14 March: The Church, “The Unguarded Moment”
Well before their genre-defining hit “Under the Milky Way”, this Australian band had a small but dedicated following since the early 80s. After one single that went nowhere, this track became their first minor hit and a fan favorite. This track is indicative of their poppier origins as part of the Australian Neo-Psychedelia scene, which would be their sound until a few albums in, when after an aborted session (which became the Sing-Songs EP), they embraced their now-trademark sound of acoustics, jangly guitars and heavy reverb.

27 March: U2, “I Will Follow”
U2 had been around for a good few years, and had an album and a number of singles out in the UK, but they never quite made it stateside…that is, until a fateful run of shows at the Paradise in Boston MA, a big push by various radio stations (and an especially frenetic push by one DJ, Carter Alan), and the debut American single of “I Will Follow”. The rest is history.

(date unknown) June: Mission of Burma, Signals, Calls and Marches EP
Speaking of Boston…the collegiate town has quite the history of indie bands since the 60s, thanks to the rabid fanbase and the large number of places to play. Three guys got together and formed one of the loudest postpunk bands in the city, and in a surprisingly short amount of time (and with only one album, one EP, and a few singles in their first incarnation), became one of the most important postpunk bands in the genre.
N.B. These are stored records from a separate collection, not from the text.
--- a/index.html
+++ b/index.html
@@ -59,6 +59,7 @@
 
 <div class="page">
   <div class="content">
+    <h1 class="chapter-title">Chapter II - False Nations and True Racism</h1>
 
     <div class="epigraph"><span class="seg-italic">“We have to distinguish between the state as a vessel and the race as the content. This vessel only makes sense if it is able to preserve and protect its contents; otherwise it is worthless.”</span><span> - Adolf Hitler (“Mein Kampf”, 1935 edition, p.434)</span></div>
This EP contains their seminal hit “That’s When I Reach for My Revolver” (the link above goes to that track) as the first track, introducing the band to even more fans outside the Metro Boston area. They broke up soon after due to guitarist Roger Miller’s tinnitus, but have since reunited and released new albums, including one last month, Unsound.

8 July: REM, “Radio Free Europe”
Meanwhile, four guys with a love for jangly guitars and the collegiate sound of Athens GA’s nightlife (including Pylon and The B-52s), got together and started playing their own unique brand of folk rock with intellectual, perhaps even philosophical lyrics. REM released the original version of “Radio Free Europe” on local label Hib-Tone in summer of 1981, while still perfecting their chops. It would be nearly a year later when they’d drop their next release, the Chronic Town EP, and you can definitely tell they’d improved by then. The band would become critics’ darlings and have an extremely loyal fanbase well until their breakup in 2011.

7 August: The Replacements, “I’m in Trouble”
Meanwhile, on the other side of Minneapolis, four losers dropped out of school and started playing in their parents’ basements, hoping something would come out of it. Some people loved it, some people hated it–it really depended, honestly, on how much the band had to drink beforehand. But all that aside, their debut single, released around the same time as their debut album (fittingly entitled Sorry Ma, Forgot to Take Out the Trash), was a sloppy yet catchy piece of postpunk that would become their stock in trade. They’d last almost ten years before breaking up, but during their tenure they’d release a startlingly large number of genre-defining songs and albums.

Each of these bands have a decidedly different and unique sound and you would not be able to confuse one with another, which makes this bit of history all that much more fascinating–each band was traveling their own road without the influence of one another (even if they had known each other in passing or from hearing them on the radio), and yet each of the above became bands that defined the alternative rock genre, especially during the “college rock” years.